Required action: Go through the data and count the lines holding the string "worn". Write only the number.
Records for the exercise START
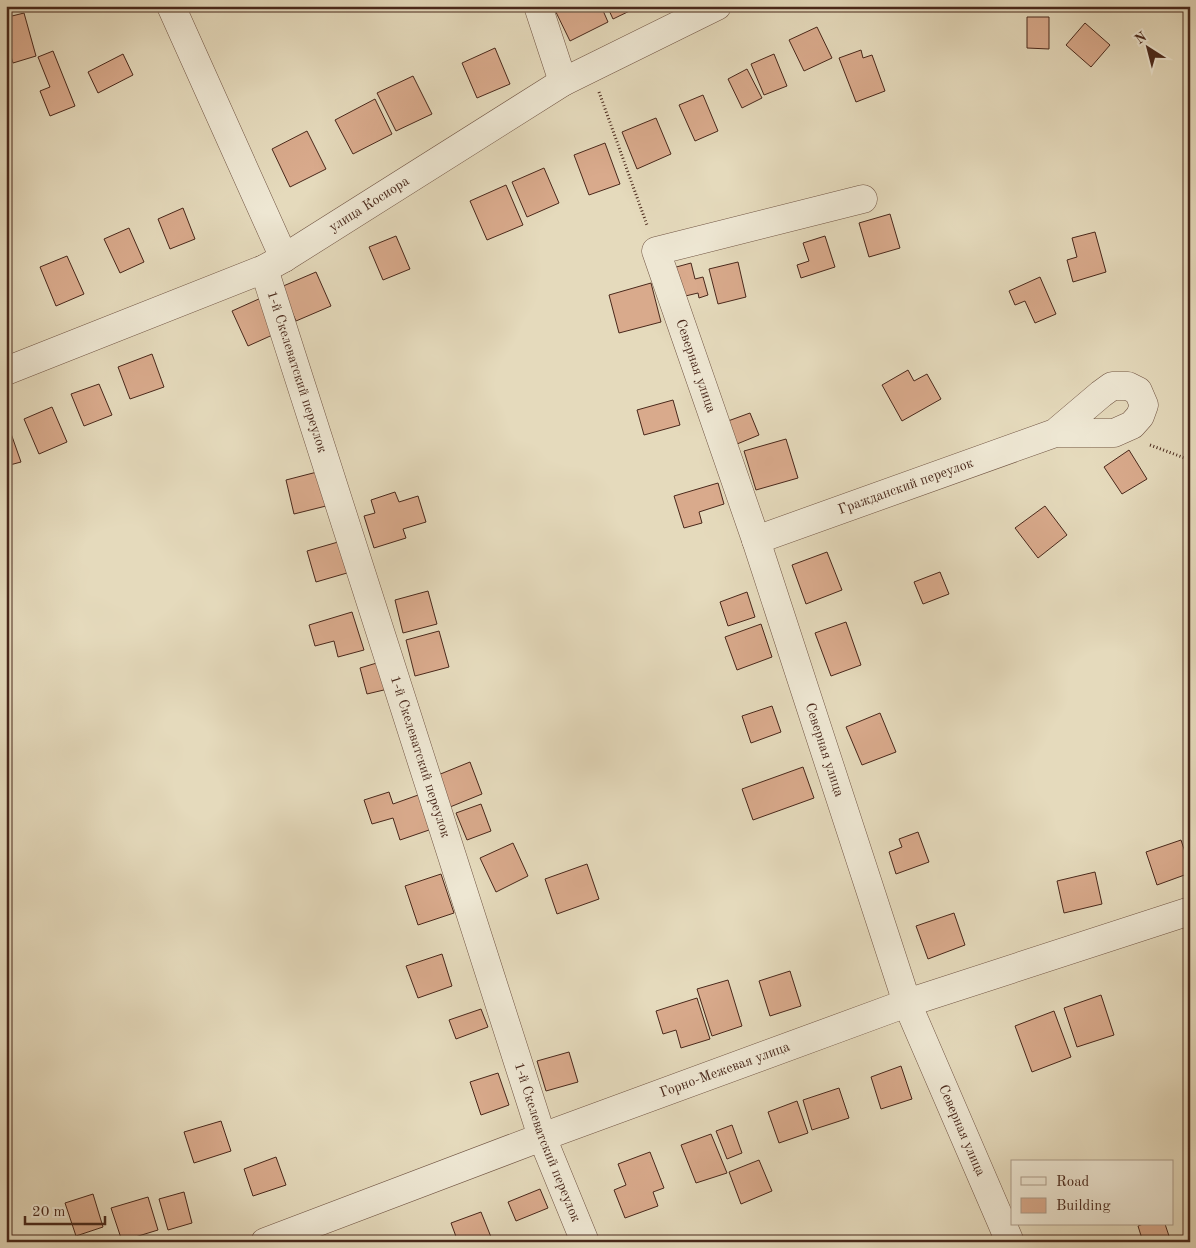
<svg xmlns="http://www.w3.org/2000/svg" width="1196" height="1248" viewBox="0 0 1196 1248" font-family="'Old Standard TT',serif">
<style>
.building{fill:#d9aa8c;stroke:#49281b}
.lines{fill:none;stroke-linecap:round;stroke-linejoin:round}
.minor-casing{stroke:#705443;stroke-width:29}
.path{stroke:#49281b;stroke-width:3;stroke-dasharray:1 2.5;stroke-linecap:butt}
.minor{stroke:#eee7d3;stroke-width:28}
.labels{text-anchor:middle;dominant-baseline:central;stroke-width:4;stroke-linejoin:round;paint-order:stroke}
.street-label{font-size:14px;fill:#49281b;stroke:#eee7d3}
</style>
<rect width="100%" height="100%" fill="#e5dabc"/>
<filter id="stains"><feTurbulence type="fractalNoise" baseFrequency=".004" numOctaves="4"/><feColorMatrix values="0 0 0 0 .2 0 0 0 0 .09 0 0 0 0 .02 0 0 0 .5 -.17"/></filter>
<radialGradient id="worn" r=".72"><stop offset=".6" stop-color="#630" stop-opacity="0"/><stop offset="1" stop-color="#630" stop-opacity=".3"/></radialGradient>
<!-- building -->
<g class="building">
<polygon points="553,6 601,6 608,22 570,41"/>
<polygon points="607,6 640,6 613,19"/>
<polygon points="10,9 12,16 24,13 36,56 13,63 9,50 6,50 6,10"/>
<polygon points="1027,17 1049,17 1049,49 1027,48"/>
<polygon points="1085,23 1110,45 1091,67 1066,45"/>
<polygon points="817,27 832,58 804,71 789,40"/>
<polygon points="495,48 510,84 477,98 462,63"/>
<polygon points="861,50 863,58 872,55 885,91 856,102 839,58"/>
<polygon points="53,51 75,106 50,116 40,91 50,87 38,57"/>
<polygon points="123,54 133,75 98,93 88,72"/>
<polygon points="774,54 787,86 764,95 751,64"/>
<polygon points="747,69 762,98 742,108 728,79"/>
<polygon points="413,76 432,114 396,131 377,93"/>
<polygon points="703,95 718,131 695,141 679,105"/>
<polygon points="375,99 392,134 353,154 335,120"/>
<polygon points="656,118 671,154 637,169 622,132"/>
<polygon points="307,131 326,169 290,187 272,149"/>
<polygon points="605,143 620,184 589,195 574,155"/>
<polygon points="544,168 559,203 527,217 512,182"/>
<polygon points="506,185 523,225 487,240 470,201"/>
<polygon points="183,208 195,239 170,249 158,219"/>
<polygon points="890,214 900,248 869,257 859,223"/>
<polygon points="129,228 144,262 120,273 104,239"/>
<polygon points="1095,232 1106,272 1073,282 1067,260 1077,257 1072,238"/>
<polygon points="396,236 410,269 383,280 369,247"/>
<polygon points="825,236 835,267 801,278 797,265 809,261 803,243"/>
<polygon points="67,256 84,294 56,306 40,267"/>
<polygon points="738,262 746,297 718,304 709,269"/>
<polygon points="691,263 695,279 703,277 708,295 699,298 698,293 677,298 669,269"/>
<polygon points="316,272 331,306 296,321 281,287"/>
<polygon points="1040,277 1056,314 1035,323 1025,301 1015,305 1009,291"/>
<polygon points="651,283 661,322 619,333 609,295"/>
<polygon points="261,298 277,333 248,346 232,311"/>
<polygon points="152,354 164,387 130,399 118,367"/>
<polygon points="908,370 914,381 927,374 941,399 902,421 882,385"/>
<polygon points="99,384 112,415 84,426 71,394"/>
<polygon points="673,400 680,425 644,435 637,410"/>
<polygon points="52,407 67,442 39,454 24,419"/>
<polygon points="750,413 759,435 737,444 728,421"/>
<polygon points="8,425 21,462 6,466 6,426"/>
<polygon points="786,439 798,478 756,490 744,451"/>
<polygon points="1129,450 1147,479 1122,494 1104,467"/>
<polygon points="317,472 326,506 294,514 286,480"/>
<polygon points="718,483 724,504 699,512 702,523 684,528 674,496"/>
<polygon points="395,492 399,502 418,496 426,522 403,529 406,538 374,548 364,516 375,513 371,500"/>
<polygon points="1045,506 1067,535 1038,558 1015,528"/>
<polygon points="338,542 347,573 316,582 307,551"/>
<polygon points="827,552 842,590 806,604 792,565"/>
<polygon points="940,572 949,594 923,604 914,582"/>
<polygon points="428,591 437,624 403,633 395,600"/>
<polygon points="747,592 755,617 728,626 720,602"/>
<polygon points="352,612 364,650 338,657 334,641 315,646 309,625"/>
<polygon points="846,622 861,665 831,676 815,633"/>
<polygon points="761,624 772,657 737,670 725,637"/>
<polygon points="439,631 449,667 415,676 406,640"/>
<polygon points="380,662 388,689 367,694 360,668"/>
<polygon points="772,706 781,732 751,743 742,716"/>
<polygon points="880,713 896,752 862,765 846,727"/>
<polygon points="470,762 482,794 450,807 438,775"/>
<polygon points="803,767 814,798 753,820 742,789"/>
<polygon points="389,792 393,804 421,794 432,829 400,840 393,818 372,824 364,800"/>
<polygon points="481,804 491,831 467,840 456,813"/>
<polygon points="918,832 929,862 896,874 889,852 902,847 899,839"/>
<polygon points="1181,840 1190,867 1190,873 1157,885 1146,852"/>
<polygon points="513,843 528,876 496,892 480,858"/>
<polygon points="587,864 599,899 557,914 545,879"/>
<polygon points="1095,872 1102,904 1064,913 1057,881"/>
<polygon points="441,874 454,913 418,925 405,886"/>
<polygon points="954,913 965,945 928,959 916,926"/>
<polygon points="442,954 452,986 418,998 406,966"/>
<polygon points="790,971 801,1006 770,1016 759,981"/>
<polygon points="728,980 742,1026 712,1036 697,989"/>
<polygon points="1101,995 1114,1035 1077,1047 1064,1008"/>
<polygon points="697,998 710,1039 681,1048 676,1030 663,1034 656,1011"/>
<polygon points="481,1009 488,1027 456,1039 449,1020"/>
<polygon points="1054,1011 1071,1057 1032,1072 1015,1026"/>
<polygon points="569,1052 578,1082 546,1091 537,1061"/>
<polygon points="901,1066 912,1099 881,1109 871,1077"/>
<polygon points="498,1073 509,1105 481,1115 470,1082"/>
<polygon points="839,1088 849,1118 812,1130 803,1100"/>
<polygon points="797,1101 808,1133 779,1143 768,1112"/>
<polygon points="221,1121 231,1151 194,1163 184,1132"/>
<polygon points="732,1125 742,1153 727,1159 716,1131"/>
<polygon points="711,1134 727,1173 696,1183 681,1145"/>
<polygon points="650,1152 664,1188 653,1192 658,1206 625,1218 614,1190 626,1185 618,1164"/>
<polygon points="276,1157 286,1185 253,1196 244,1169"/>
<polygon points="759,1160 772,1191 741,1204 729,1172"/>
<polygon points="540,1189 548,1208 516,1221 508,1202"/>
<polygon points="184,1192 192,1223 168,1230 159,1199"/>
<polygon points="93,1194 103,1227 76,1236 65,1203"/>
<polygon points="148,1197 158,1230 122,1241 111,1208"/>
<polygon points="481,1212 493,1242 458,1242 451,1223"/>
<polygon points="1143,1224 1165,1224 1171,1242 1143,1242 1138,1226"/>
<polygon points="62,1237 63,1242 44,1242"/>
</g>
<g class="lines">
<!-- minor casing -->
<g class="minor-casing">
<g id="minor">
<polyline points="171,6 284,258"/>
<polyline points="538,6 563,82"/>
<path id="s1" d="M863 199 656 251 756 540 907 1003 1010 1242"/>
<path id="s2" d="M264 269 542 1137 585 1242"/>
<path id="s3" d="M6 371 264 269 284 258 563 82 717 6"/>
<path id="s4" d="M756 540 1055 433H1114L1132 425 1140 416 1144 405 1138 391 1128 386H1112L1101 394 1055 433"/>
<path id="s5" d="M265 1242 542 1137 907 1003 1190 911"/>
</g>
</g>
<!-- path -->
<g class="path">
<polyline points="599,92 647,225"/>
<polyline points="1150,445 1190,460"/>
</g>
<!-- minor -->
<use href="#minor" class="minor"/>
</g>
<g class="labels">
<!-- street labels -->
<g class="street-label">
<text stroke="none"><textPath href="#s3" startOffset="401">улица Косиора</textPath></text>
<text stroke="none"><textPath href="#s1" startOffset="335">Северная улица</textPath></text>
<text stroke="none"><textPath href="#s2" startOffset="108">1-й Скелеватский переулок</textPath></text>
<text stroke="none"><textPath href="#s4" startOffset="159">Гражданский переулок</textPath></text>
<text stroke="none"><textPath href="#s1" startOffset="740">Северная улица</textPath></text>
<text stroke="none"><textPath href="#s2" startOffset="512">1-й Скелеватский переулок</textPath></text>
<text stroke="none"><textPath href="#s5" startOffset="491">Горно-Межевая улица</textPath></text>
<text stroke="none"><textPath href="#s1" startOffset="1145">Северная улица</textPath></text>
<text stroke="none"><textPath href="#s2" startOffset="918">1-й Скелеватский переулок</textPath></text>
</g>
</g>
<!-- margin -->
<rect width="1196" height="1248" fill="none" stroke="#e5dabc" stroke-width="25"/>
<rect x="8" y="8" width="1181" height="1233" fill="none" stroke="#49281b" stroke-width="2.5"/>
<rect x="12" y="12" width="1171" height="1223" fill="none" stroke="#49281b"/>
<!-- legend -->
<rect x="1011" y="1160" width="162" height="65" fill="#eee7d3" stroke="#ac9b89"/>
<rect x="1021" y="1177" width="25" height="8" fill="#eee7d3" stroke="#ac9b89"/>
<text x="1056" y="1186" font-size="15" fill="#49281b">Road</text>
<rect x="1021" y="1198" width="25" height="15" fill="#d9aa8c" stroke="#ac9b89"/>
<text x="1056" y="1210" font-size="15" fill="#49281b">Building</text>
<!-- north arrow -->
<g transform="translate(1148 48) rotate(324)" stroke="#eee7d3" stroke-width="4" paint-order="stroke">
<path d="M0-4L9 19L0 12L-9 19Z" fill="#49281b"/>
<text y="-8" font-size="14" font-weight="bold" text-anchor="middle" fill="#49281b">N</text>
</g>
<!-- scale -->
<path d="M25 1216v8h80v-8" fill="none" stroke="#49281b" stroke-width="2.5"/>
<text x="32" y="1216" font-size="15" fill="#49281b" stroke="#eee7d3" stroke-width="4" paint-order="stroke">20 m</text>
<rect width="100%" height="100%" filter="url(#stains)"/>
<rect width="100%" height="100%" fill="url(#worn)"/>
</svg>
Records for the exercise END
Records for the exercise START
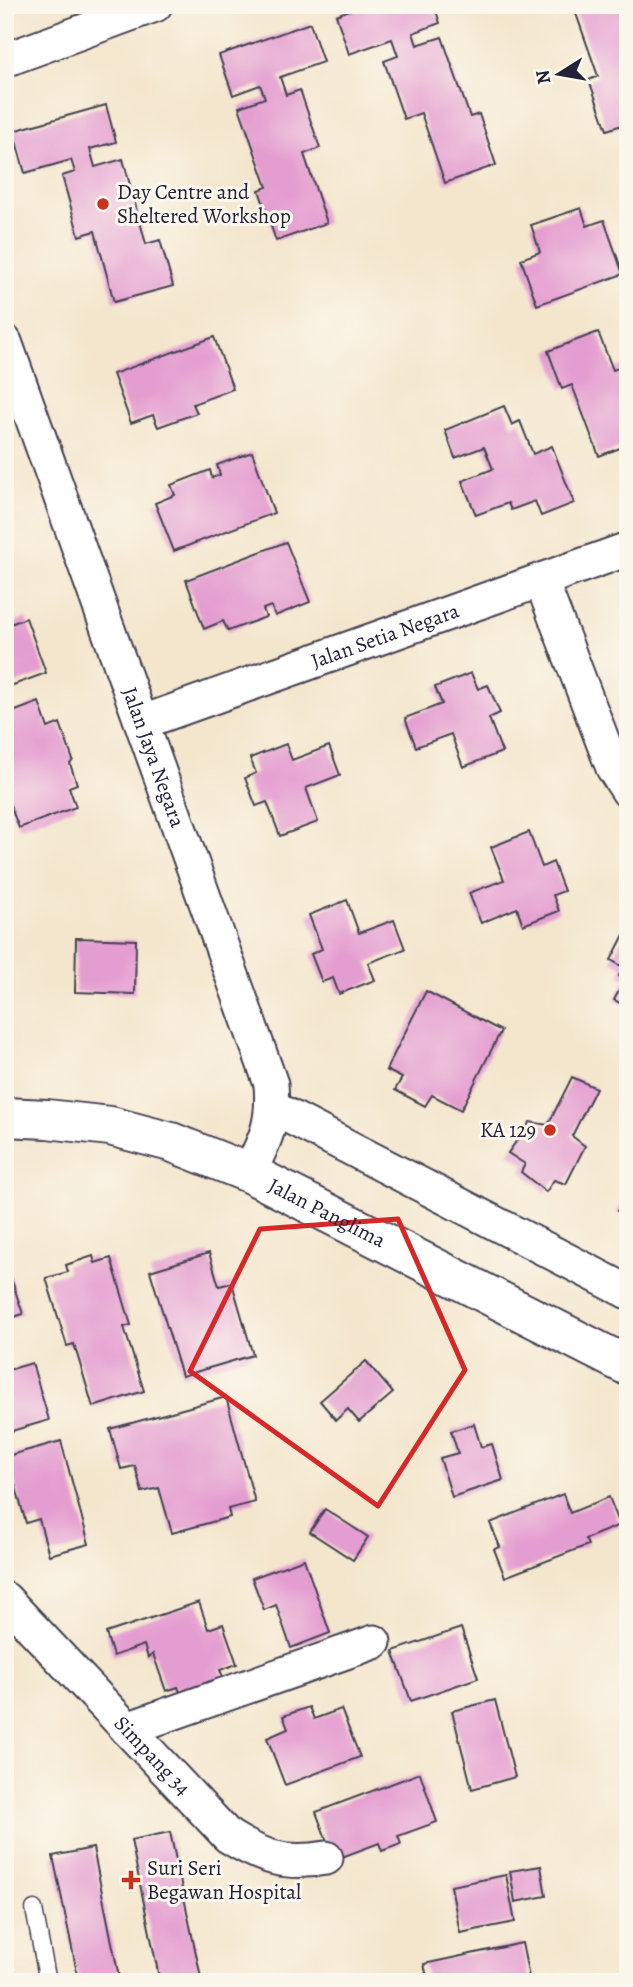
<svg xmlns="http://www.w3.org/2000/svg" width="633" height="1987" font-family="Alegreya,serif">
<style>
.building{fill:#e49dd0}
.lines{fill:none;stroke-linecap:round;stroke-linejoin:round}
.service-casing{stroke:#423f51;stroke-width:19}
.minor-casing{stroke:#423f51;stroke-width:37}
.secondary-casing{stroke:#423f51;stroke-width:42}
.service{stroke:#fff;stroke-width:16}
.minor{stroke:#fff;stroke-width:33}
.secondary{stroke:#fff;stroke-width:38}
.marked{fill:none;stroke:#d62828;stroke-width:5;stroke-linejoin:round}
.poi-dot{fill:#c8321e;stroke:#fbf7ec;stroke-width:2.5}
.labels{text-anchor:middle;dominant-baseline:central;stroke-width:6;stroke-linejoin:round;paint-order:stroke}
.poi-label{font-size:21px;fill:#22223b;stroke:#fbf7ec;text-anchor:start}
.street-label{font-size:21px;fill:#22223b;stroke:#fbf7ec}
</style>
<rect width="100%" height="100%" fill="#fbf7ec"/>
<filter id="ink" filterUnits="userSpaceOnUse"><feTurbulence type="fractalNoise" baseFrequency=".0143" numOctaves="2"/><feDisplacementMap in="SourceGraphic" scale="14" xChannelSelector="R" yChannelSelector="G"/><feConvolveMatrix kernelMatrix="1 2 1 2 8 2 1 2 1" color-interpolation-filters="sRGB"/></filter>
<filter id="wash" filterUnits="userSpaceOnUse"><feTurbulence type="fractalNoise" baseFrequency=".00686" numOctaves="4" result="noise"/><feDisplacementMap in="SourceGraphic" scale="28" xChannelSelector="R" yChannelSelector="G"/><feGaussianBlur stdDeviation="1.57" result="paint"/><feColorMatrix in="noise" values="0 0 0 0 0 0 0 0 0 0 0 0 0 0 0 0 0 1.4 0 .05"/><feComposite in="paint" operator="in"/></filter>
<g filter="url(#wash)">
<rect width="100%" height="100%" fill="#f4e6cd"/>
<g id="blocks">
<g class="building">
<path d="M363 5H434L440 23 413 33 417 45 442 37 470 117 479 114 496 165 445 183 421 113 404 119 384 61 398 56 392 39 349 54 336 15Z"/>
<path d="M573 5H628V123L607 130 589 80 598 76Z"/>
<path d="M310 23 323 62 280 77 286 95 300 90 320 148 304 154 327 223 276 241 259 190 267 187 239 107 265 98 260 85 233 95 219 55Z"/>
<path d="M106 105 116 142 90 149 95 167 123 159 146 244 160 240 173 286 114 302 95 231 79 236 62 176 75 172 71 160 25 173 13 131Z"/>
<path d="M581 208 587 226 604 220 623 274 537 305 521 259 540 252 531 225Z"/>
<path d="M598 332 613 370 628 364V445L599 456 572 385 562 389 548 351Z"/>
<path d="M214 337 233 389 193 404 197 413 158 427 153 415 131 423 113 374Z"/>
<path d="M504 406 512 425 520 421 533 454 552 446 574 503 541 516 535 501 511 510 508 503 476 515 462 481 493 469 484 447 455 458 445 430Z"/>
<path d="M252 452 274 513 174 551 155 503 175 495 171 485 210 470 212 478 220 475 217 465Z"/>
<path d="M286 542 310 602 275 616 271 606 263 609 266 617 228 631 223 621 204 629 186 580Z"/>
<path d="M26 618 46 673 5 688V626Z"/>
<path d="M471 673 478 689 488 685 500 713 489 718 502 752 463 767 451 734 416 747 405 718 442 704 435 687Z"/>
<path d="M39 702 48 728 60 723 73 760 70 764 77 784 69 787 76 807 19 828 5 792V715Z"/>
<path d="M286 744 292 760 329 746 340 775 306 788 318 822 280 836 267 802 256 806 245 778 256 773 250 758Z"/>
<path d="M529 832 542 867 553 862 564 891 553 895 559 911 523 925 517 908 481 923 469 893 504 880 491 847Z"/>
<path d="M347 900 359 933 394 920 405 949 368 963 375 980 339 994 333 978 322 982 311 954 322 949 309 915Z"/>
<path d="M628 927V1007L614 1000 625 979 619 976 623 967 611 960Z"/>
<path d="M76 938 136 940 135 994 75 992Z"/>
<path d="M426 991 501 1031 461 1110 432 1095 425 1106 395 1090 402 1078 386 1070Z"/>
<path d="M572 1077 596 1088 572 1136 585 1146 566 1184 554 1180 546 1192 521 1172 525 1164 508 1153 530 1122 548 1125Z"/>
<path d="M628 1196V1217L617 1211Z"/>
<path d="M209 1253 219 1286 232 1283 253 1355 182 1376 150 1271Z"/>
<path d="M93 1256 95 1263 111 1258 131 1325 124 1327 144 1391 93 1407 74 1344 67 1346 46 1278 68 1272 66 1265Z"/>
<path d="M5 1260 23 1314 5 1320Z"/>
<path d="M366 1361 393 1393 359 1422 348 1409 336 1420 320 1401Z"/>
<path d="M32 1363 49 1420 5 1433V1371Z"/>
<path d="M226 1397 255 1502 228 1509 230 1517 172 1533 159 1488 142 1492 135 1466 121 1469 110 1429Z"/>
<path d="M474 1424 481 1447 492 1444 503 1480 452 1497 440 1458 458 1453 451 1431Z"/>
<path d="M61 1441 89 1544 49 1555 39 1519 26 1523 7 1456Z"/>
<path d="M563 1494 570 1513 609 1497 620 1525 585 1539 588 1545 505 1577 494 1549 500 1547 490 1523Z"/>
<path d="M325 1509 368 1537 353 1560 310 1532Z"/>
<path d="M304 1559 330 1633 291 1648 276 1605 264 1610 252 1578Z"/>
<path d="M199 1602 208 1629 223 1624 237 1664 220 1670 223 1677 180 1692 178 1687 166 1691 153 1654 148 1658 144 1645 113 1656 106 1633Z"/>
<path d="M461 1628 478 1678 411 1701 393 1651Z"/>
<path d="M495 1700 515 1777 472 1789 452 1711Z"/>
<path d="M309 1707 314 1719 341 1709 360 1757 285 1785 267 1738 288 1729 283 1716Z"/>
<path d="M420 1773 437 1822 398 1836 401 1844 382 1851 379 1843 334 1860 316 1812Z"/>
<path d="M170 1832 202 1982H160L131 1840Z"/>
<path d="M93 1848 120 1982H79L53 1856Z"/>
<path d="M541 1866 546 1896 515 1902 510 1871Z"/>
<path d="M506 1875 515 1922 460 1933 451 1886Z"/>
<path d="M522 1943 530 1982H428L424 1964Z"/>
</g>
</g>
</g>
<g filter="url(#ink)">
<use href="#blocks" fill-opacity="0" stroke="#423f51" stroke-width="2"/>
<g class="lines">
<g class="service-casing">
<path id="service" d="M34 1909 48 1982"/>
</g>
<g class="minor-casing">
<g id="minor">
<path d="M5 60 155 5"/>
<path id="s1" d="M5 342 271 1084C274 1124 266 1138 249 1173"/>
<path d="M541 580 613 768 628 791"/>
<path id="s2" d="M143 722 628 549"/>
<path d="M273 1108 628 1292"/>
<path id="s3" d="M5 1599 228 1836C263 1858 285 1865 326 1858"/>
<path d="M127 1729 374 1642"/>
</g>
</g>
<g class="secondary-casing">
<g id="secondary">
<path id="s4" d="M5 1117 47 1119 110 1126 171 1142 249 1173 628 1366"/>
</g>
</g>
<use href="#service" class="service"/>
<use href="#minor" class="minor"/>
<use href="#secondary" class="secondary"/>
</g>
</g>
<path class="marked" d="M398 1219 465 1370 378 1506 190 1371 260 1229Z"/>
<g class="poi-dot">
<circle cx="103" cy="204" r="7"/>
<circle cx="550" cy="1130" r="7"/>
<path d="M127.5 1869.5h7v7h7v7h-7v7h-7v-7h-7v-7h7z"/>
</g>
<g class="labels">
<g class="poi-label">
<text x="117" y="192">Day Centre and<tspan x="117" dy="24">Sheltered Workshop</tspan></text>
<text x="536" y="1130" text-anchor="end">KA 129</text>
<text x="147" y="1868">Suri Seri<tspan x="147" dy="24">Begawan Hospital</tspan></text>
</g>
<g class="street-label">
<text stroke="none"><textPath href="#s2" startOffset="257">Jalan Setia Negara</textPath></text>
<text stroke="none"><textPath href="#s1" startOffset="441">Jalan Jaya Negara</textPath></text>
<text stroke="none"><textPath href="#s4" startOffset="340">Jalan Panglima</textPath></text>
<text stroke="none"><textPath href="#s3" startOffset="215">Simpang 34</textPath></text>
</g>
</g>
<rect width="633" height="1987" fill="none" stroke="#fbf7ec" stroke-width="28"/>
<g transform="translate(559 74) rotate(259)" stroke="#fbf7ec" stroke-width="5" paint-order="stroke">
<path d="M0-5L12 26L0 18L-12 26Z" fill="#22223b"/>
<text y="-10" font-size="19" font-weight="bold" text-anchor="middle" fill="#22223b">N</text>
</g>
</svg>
Records for the exercise END
Answer box: 2